Durante quase 20 anos, os líderes mundiais – os Estados Unidos na frente – contentaram-se em contribuir apenas para a resposta à crise humanitária, mesmo que de maneira inconstante e insuficiente.

Só de observar eventos e números dos últimos meses, ficava claro que a situação estava fadada a explodir.

Era desde a Segunda Intifada do início da década de 2000, que não se registavam tantas mortes palestinas e israelenses. A isso acrescenta-se a liberdade concedida pelo governo aos colonos na ampliação dos assentamentos ilegais na Cisjordânia e um aumento das invasões e das violências na simbólica mesquita de Al-Aqsa.

No fundo, o impasse em Gaza que ninguém foi capaz ou quis enfrentar.

Portanto, para todos, hoje é também o dia da busca das responsabilidades pelas falhas de segurança dos serviços israelenses, mas também das responsabilidades políticas. Depois de 15 anos quase ininterruptos de liderança de Benjamin Netanyahu, muitos absorveram a sua visão do conflito, ou seja, aquela de uma cristalização do isolamento de Gaza.

Ontem de manhã, o jornal israelense Haaretz publicou um duríssimo editorial com estas palavras: “Netanyahu é responsável por esta guerra entre Israel e Gaza”. Continua o texto: “O primeiro-ministro, que se orgulhava da sua vasta experiência política e da sua insubstituível sabedoria em matéria de segurança, não conseguiu identificar os perigos para os quais estava conscientemente conduzindo Israel quando instituiu um governo de anexação e expropriação, quando nomeou Bezalel Smotrich e Itamar Ben-Gvir para posições-chave, ao mesmo tempo que abraçava uma política externa que ignorava abertamente a existência e os direitos dos palestinos”. Tese também reforçada por Anshel Pfeffer, correspondente em Israel do The Economist, que ontem escreveu: “Netanyahu tentou ignorar Gaza durante os seus muitos anos no cargo. Nunca fez planos para o seu futuro e após cada rodada de combate se voltava a tratar de outras coisas. Agora ele será lembrado para sempre pelos israelenses por esse desastre. Esse é o seu legado.”

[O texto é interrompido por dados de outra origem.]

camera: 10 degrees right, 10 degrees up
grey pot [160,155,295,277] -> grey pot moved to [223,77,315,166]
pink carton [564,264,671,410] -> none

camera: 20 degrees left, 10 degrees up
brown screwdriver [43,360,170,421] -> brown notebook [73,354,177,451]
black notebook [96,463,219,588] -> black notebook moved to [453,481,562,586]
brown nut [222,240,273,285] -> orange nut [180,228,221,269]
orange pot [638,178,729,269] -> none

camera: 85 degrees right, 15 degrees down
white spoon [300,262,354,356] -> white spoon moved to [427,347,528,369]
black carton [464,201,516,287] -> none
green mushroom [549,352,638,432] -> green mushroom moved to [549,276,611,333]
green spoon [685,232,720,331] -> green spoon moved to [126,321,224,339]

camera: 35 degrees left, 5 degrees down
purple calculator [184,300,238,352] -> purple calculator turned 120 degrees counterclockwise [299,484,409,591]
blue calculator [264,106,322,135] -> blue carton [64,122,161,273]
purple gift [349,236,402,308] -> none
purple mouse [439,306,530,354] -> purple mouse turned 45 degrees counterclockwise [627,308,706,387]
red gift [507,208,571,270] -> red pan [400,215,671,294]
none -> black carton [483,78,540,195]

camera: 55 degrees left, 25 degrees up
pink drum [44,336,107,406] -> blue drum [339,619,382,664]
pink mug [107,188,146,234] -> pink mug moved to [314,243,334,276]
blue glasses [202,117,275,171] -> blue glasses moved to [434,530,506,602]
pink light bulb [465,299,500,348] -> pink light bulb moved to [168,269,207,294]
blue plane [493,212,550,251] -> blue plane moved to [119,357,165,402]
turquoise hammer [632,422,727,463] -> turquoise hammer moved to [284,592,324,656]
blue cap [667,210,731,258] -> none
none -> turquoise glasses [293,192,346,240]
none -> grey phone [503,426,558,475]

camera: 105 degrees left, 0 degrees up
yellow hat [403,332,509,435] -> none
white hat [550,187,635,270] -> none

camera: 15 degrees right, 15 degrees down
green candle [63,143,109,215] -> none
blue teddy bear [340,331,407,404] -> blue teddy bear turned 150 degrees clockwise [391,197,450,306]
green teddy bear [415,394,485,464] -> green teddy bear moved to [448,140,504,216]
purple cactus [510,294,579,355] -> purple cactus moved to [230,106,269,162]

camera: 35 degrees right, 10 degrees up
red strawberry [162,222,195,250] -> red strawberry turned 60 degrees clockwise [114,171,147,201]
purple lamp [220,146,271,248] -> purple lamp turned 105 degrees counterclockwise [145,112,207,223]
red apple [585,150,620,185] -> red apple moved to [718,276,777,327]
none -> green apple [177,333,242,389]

A retaliação ao ataque lançado pelo Hamas será paga com o sangue dos civis de Gaza, mas as consequências políticas do acontecido provavelmente serão duas. A primeira, a crise definitiva da era Netanyahu. A segunda, o fortalecimento do Hamas na Cisjordânia, onde a população está cada vez mais distante da política da Autoridade Palestina, considerada demasiado fraca e comprometida pela colaboração com Israel e pelo seu líder, Mahmoud Abbas, que já não desfruta há tempo de legitimidade entre os palestinos. O que o ataque do Hamas, portanto, corre o risco de gerar nas mentes dos palestinos frustrados e especialmente nas gerações mais jovens, é que o grupo armado pareça ser o único capaz de trazer de volta ao centro uma questão que tem sido ignorada por demasiado tempo.

Tudo isso está presente na imagem da brecha aberta pela escavadeira que demoliu a rede que mantinha Gaza no cerco. O sangue dos civis e o risco de novos extremismos.